The car I own is a dark grey 2009 Volvo C30 1.6 DRIVe. I don’t know if that’s a confession or a weird flex.
I like cars. I know fuck all about them if we’re being candid, but what I lack in knowledge I make up for in enthusiasm based upon, frankly, arbitrary points of interest.
Part of the reason I know I like cars is that some of them kind of turn me on a bit. Not quite to this extent, I hasten to add. But appealing aesthetics are a…driving factor. If a car catches my eye, I then take it upon myself to research it with a heavy confirmation bias, to find out all the other reasons I like it.
As far as aspirational cars go, a C30 isn’t exactly top of my list these days. When I bought my C30 I was lusting after a Toyota C-HR hybrid. That’s since been replaced in my fantasies by a Polestar 2.
BUT, when the C30 came out, back when I was 16, every time I spotted one it was a cheap thrill. Even now, the lines of that era of Volvo make my pupils dilate. Seeing Robert Pattinson driving my favourite car in Twilight may well have been the spark that ignited a passionate crush I stand by to this day, because Robert Pattinson is spectacular. I’ve written him two fan letters. But I digress.
Edward Cullen’s C30 inspired me to head to the Volvo website to design my own. Colour? No question, dark grey was my favourite colour for anything. Engine? I had no fucking clue of the implications…but I liked the environment so, naturally, I chose the ‘eco’ option – the 1.6 DRIVe. The year was 2009.
Did you ever hear Noel Edmunds going on about cosmic ordering? I did, around about that time. From what I remember it’s a basic Law of Attraction type concept. You just had to make your wish, and wait for it to be granted. There was this website where you could type in your ‘order’, and when you submitted it, it added a virtual star to a virtual sky. I enjoyed that idea. It’s quite likely a C30 made it into my virtual sky, although I can’t corroborate the claim.
When it came to buying a car this time around, I was having difficulty. It had been a minute since I was last in the market, and my affiliation with diesel was now frowned upon. And my budget wasn’t exactly expansive. At first, I’d been excited to buy a sexy high-miles Volvo diesel estate. Which is a preposterous statement if ever I wrote one. But my son’s dad sucked all the fun out of it with his talk of air pollution. So then I looked at all the reasonable petrol alternatives, and none of them aroused me at all. I went round and round in circles trying to land on an acceptable compromise, until I didn’t want a car anymore.
But I needed a car.
I was so tired of car shopping, I wished I could just have a car delivered to my door and not have to think about it anymore.

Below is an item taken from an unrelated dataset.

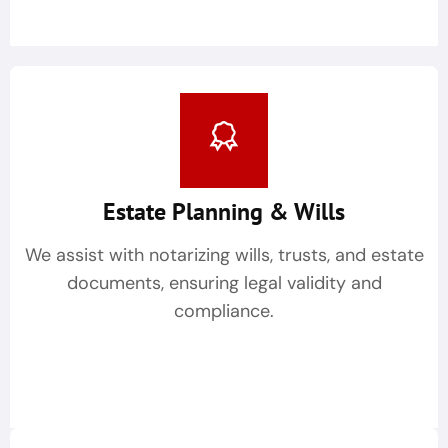
Estate Planning & Wills
We assist with notarizing wills, trusts, and estate
documents, ensuring legal validity and
compliance.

Dejected, I made a deal with the Universe – either deliver me a car that I can be really excited about owning this weekend, or I’ll cave and buy a Honda Jazz or something, just to be done with it.
Enter The C30. The exact car my 19 year old self had ‘ordered’. Low enough emissions that I could live with indulging my guilty diesel pleasure for one last hurrah. Nearly 140,000 miles on the clock so it felt worldly (I’m not kidding that was a selling point for me). Delivered to my fucking door.
Why do I tell this story? Because it emerged into my consciousness as I was taking a walk today. And it was such a peculiar culmination of disparate threads, a bunch of which I haven’t even mentioned, that it invokes a healthy questioning of reality. And I want to make sure I remember it.